• **Activity list**:
- a) In the article on whether fruit is good for you, turn the paragraph beginning "Although fruit is commonly referred to" into a short bulleted list that keeps its main facts.
- b) According to the article on whether fruit is good for you, what is fruit roughly made of?
- c) Carry on writing the article on whether fruit is good for you, starting after its last sentence.

• **Excerpt provided**:
Is Fruit Actually Good for you? Here’s What Science Tells us

It varies from person to person.

Is Fruit Actually Good for You? Here’s What Science Tells Us

I despise fruit. There, I said it. Not only does the food group comprise of weird textures (I’m looking at you, bananas) they also just seem unappealing. Don’t get me wrong, I will eat a bowl of fruit if it’s offered to me (any southern-European grandparent’s love language), but I have to force myself to stay in the fresh fruit section of the supermarket for longer than a second. So, let’s get down to business – do I have something to feel guilty about? Am I depriving myself of essential vitamins?

The Benefits

Although fruit is commonly referred to as a natural source of sweetness, it is just that – natural. Fruit is comprised of roughly half glucose and half fructose. The former raises blood sugar and needs insulin to be broken down. The latter is processed by our liver.

So why does sugar get such a bad rep, especially when associated with fruit?

• **Material provided**:
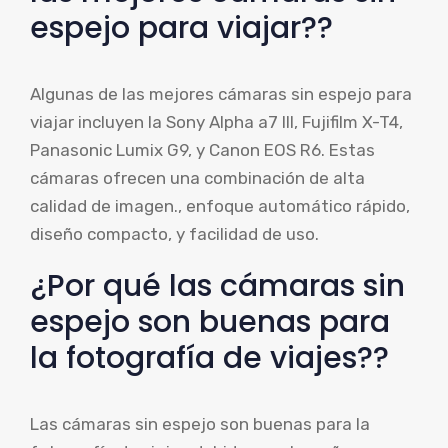
espejo para viajar??
Algunas de las mejores cámaras sin espejo para
viajar incluyen la Sony Alpha a7 III, Fujifilm X-T4,
Panasonic Lumix G9, y Canon EOS R6. Estas
cámaras ofrecen una combinación de alta
calidad de imagen., enfoque automático rápido,
diseño compacto, y facilidad de uso.
¿Por qué las cámaras sin
espejo son buenas para
la fotografía de viajes??
Las cámaras sin espejo son buenas para la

• **Answers provided**:
- a)
- Fruit is a natural source of sweetness.
- It is made up of roughly half glucose and half fructose.
- Glucose raises blood sugar and needs insulin to be broken down.
- Fructose is processed by the liver.

- b) Roughly half glucose and half fructose.

- c)
The reason we associate sugar with such negative connotations is due to manufacturers, who tend to overuse processed sugars. Our bodies process unnatural sugars like corn syrup, maltose and sucrose a lot quicker, which also means we don’t stay full, eating more processed products and… you get it.

Besides staying fuller for longer, fruit has fibre and antioxidants, which improve digestion and lower blood pressure respectively. Increasing your fruit and veggie intake was also found to decrease your risk of cardiovascular disease, cancer and mortality.

The Negatives

Some dieticians recommend reducing fruit intake, especially if your aim is weight loss. As fructose is processed by the liver, it isn’t always needed, and may be stored as fat instead. This apparently isn’t a huge concern though, as fruit isn’t the common source of fructose in a western diet anyway.

All in all, I’m just a fruit hater. Keep on eating fruit, it’s good for you.